3. Calls for the creation of a United Nations Counter-Terrorism Collaboration


Communications Unit (UNCCCU) which will assist the various NGOs,
governments and private entities in establishing an effective dialogue that will
achieve international cooperation in order to ensure the minimization of all forms
of terrorist recruitment activity on the World Wide Web;

4. Invites the Member States to uphold the rights to Freedom, Speech and
Expression in the face of an increasingly digitally monitored society and ensure the
protection of the aforementioned rights established in the UDHR through national
legislation;

5. Suggests the creation of a United Nations Worldwide Educational Counter-


Terrorism Educational Campaign (UNWETEC) which, with the permission of state
authorities and, if permission granted, in close collaboration with relevant NGOs
and the government of a given Member State will:
a.

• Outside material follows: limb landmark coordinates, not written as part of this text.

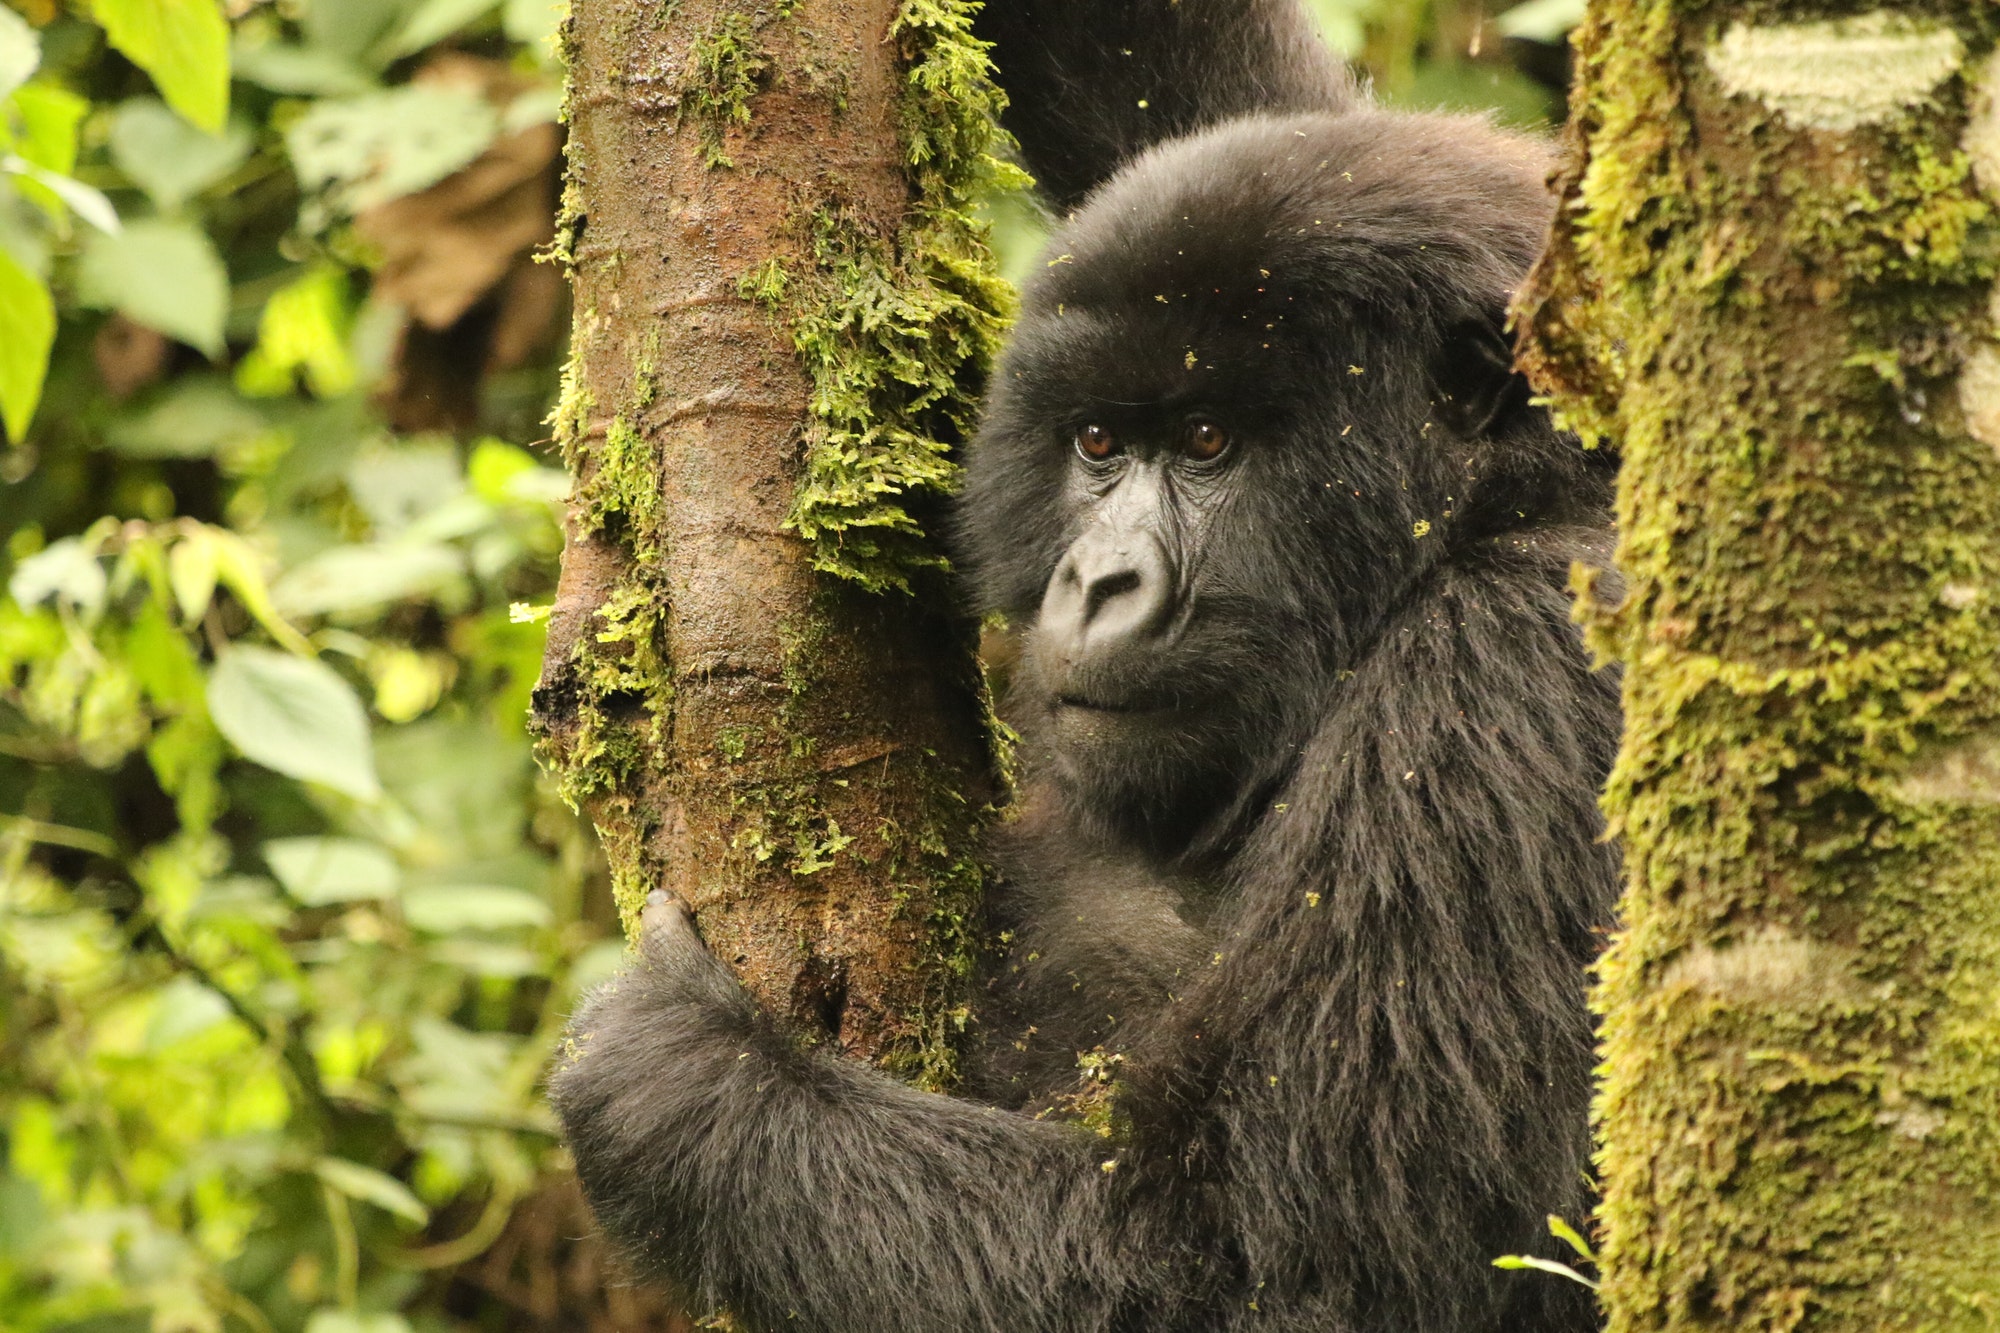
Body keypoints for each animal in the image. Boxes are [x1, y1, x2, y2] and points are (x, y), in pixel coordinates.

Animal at [548, 5, 1624, 1320]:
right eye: (1098, 444)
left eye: (1207, 441)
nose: (1095, 584)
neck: (1499, 505)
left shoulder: (1512, 663)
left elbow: (1283, 1271)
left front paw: (686, 1081)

Utilize an effective combination of the modern mass-media medium (the
internet), which will target the younger generations, and the traditional
media (television and radio) in order to raise awareness of the potential
threats to an individual and to a given society as a whole posed by the
activity of terroristic organizations,
b. Cooperate with the ministry of education of a given Member State in order
to integrate anti-manipulation classes into the school curriculum that will:
i. Attempt to gradually form a mindset that is based on critical-thinking
and which will thus allow the youth to identify the instances in which
extremist terrorist organizations may be influencing them (this will be
done primarily through establishing the most common examples of
such recruitment activity),
ii. Encourage students to assist each other in the time periods in which
they are more vulnerable towards recruitment (e.g. psychological
conditions such as depression which is increasingly common
amongst adolescents),
iii. Hold seminars for the parents of the students in order to educate
them on the topic at hand and assist them in case they notice any
irregularities which may indicate that their child is becoming involved
in terrorist activity;

6. Decides to remain actively seized upon the matter.